(Entries taken from a collection)

◇ ◇ ◇ ◇

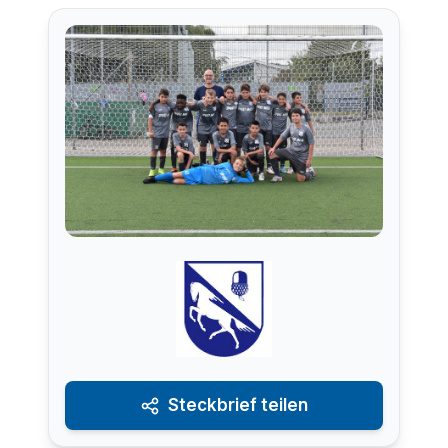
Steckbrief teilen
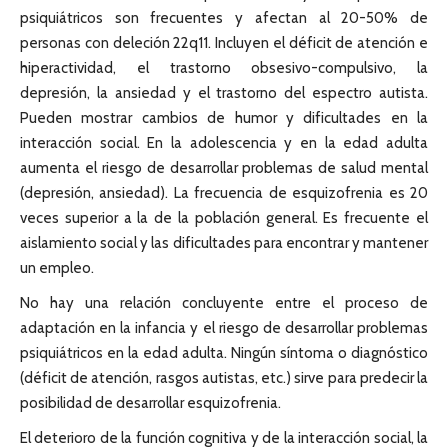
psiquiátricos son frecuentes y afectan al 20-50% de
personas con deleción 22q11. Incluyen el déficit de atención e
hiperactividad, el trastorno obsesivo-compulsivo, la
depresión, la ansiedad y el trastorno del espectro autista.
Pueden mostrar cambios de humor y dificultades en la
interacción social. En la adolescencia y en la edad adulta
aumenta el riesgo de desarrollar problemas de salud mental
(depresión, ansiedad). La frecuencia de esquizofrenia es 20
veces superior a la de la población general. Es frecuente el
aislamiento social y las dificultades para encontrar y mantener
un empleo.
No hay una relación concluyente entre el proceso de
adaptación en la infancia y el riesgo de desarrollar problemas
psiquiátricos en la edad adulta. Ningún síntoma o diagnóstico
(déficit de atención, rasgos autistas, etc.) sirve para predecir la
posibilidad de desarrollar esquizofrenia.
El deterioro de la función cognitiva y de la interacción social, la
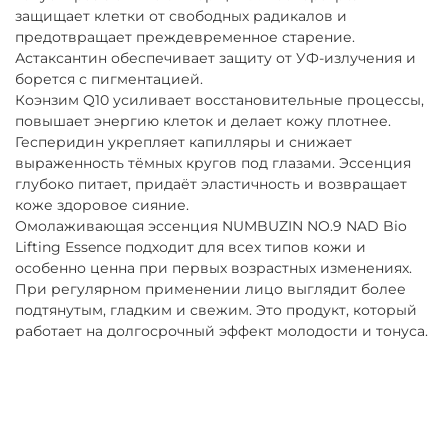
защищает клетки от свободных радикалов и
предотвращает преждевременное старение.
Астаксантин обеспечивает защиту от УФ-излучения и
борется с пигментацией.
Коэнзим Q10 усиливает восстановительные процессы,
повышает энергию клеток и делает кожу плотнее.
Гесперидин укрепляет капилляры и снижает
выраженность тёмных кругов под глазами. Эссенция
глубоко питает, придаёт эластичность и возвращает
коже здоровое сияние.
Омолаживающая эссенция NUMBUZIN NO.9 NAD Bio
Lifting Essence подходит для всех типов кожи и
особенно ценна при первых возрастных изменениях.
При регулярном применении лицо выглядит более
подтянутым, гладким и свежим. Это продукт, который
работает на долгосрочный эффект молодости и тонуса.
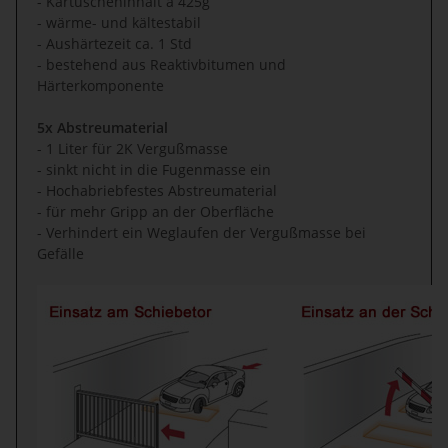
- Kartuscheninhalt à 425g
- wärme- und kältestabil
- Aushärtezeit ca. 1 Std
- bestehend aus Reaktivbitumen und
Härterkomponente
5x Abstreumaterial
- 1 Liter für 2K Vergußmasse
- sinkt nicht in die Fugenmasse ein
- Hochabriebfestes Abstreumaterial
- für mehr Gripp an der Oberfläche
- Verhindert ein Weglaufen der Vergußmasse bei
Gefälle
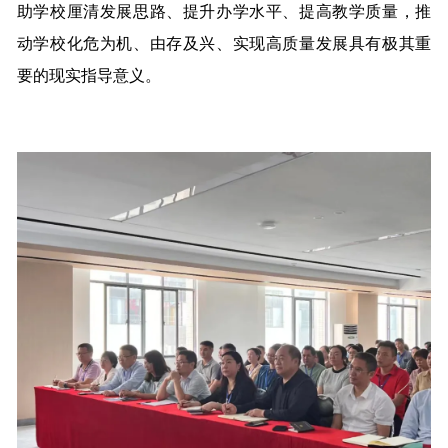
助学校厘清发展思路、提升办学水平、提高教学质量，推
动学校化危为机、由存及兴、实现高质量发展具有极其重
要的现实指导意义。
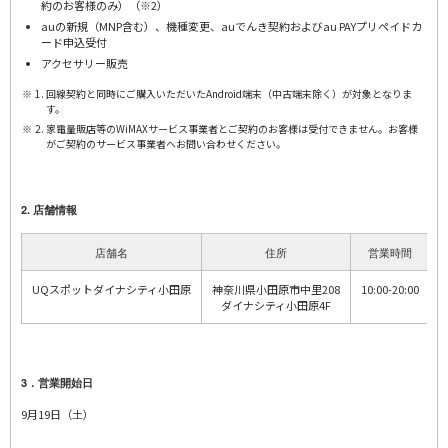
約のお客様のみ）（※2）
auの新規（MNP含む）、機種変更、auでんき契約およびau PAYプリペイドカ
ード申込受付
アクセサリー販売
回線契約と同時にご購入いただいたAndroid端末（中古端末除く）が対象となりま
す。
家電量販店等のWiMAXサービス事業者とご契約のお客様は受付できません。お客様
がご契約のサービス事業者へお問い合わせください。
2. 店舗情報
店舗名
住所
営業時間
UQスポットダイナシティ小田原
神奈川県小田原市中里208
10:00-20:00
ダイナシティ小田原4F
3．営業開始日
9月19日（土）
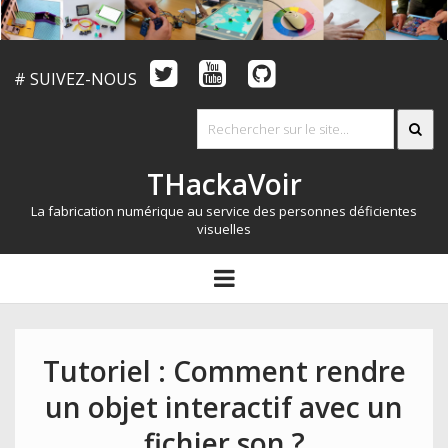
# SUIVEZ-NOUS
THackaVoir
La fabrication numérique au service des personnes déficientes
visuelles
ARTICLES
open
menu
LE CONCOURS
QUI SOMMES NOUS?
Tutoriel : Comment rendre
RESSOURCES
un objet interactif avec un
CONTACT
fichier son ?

◇ ◇ ◇ ◇

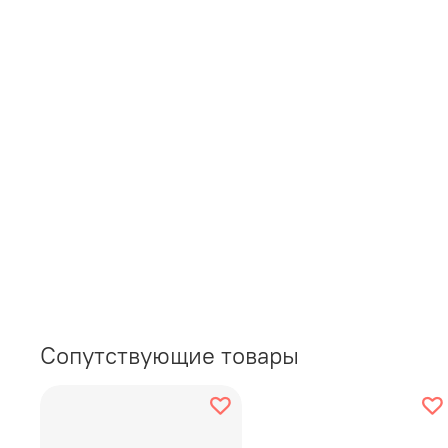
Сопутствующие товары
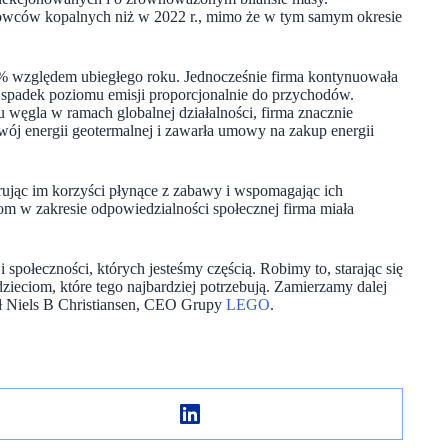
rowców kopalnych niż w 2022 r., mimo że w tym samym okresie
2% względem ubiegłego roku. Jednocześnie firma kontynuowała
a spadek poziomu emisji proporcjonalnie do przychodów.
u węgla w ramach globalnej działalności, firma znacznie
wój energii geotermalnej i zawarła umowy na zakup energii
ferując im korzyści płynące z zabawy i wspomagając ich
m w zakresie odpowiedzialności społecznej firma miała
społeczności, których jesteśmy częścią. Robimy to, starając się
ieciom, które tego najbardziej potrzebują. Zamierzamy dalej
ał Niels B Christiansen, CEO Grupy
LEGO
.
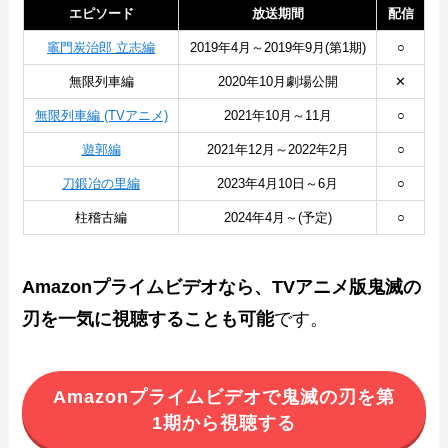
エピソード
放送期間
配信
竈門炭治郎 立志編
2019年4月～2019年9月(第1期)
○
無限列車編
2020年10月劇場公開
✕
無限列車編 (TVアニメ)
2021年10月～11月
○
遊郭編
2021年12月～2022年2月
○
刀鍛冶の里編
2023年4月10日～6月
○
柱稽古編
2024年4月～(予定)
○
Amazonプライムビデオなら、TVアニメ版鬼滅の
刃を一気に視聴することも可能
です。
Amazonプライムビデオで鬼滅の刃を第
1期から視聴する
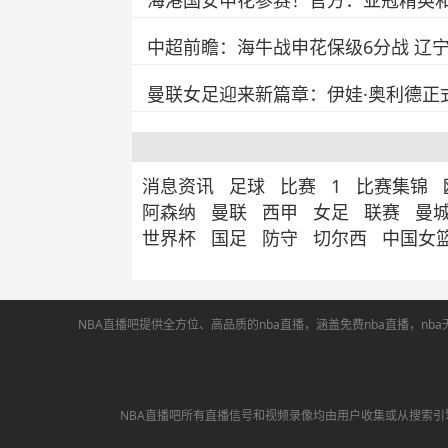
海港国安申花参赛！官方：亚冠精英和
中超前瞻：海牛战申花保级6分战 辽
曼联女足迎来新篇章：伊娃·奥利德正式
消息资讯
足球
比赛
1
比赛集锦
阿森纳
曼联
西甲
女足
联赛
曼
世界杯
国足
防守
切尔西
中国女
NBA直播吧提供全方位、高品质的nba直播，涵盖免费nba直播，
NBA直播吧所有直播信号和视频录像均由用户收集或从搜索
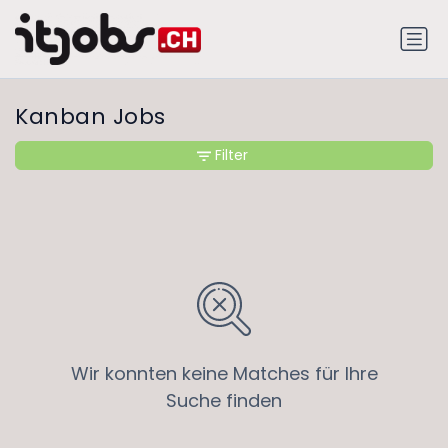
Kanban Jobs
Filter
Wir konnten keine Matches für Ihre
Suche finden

◇ ◇ ◇ ◇

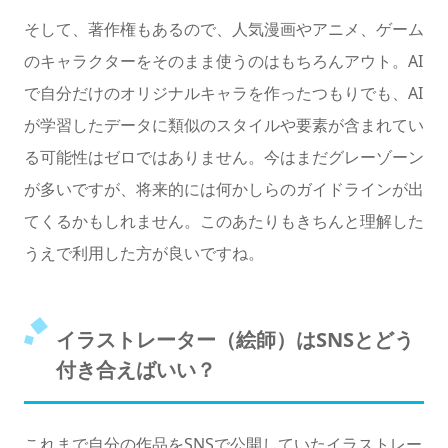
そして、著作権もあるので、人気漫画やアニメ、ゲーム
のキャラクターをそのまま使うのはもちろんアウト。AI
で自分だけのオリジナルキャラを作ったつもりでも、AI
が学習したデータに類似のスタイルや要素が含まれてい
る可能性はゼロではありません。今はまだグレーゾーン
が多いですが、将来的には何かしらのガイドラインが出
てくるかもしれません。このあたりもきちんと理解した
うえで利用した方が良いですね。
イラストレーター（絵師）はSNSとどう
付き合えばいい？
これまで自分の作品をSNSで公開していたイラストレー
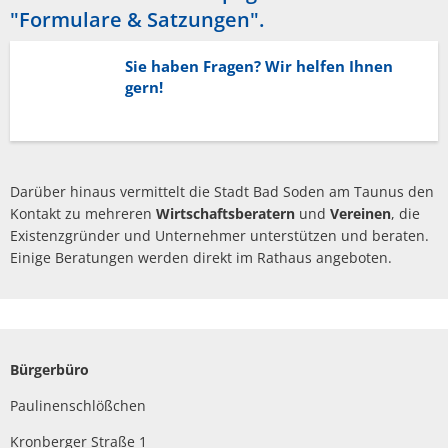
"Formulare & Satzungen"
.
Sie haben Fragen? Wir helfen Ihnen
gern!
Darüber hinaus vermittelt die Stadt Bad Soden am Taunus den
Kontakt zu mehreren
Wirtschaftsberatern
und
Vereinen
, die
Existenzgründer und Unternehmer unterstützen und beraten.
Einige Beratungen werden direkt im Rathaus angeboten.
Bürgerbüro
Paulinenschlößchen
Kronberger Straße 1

◇ ◇ ◇ ◇

ABOUT THIS TASK: Write out, word for word, the stretch of entries that begins at the line with "Steckbrief teilen" and ends at the line with "aumenta el riesgo". Pictures do not belong in it.

FINISHED TASK:
Steckbrief teilen
psiquiátricos son frecuentes y afectan al 20-50% de
personas con deleción 22q11. Incluyen el déficit de atención e
hiperactividad, el trastorno obsesivo-compulsivo, la
depresión, la ansiedad y el trastorno del espectro autista.
Pueden mostrar cambios de humor y dificultades en la
interacción social. En la adolescencia y en la edad adulta
aumenta el riesgo de desarrollar problemas de salud mental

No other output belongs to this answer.